(Stored dataset items)
☆ ☆ ☆ ☆

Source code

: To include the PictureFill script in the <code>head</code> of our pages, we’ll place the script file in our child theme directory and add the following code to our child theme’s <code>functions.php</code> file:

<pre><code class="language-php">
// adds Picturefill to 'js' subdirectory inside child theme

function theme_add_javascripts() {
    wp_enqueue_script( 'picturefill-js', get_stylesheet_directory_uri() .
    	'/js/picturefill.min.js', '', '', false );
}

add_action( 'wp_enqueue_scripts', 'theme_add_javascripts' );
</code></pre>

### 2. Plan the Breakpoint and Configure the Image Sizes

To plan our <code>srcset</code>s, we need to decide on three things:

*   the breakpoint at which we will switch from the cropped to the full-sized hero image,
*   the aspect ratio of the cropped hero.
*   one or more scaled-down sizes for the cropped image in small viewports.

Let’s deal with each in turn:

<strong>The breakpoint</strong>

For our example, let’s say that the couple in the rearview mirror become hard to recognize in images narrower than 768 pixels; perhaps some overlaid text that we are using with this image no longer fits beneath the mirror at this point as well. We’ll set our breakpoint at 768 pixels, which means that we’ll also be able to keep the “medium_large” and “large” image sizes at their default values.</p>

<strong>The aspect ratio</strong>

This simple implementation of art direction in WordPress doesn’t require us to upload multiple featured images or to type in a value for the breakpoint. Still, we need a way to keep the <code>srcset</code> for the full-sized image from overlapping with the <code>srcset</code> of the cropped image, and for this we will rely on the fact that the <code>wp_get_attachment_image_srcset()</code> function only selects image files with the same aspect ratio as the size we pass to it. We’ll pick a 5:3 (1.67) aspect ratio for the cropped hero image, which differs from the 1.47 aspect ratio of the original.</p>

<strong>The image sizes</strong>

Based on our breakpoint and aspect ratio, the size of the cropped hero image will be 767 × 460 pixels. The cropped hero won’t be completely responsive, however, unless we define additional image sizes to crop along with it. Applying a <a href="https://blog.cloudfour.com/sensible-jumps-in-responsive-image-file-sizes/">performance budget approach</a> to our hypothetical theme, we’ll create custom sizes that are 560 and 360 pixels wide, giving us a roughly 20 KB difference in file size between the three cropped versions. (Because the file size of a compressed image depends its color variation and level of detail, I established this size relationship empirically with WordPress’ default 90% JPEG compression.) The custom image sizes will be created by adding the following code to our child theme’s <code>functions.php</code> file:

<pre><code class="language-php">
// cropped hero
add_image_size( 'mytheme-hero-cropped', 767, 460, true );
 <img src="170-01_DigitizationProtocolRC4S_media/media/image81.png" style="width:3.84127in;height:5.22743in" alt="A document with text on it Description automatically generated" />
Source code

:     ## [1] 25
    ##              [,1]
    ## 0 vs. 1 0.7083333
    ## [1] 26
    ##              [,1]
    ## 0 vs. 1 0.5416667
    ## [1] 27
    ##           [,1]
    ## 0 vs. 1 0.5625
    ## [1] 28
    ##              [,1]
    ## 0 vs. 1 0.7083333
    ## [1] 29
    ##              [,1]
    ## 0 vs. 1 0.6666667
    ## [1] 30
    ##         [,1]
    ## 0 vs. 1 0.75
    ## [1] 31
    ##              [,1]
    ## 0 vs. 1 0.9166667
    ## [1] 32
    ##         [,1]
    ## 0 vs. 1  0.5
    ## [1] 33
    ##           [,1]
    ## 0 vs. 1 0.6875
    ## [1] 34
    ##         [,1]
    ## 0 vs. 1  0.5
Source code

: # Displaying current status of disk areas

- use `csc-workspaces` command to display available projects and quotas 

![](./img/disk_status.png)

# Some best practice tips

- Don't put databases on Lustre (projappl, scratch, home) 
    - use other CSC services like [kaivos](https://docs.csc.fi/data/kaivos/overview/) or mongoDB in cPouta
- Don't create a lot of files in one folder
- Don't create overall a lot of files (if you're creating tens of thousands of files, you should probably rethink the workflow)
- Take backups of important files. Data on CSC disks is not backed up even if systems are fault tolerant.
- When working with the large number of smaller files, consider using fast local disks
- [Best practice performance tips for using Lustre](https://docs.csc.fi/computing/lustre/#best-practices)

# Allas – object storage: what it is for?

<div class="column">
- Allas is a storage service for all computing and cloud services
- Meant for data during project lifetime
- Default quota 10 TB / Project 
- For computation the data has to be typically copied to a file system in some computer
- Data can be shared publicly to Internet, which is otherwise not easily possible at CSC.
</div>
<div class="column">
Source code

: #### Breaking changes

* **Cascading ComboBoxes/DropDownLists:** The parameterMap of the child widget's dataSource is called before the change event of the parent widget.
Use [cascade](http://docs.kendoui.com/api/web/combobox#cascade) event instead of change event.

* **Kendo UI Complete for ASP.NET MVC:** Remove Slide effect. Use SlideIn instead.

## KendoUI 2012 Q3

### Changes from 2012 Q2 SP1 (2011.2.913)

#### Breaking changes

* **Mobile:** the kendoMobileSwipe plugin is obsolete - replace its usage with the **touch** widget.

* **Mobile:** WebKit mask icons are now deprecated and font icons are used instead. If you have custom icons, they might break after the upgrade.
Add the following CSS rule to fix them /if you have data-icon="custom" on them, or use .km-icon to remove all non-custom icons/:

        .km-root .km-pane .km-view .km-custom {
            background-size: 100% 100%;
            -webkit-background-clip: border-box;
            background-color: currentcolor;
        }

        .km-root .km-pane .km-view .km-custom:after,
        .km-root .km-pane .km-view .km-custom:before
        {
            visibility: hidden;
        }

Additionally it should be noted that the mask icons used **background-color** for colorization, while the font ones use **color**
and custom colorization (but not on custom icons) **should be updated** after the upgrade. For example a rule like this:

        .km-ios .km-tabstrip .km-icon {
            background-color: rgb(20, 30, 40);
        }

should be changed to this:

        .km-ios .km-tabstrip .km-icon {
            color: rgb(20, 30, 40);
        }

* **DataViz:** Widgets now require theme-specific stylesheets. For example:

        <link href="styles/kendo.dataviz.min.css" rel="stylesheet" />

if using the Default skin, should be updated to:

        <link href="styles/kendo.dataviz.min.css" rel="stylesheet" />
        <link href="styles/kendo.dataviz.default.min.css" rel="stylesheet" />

☆ ☆ ☆ ☆

• **WHAT YOU SHOULD DO**
Wherever the word "used" appears in the records above, copy that line.

• **RESPONSE TO THIS TASK**
* **Mobile:** WebKit mask icons are now deprecated and font icons are used instead. If you have custom icons, they might break after the upgrade.
Additionally it should be noted that the mask icons used **background-color** for colorization, while the font ones use **color**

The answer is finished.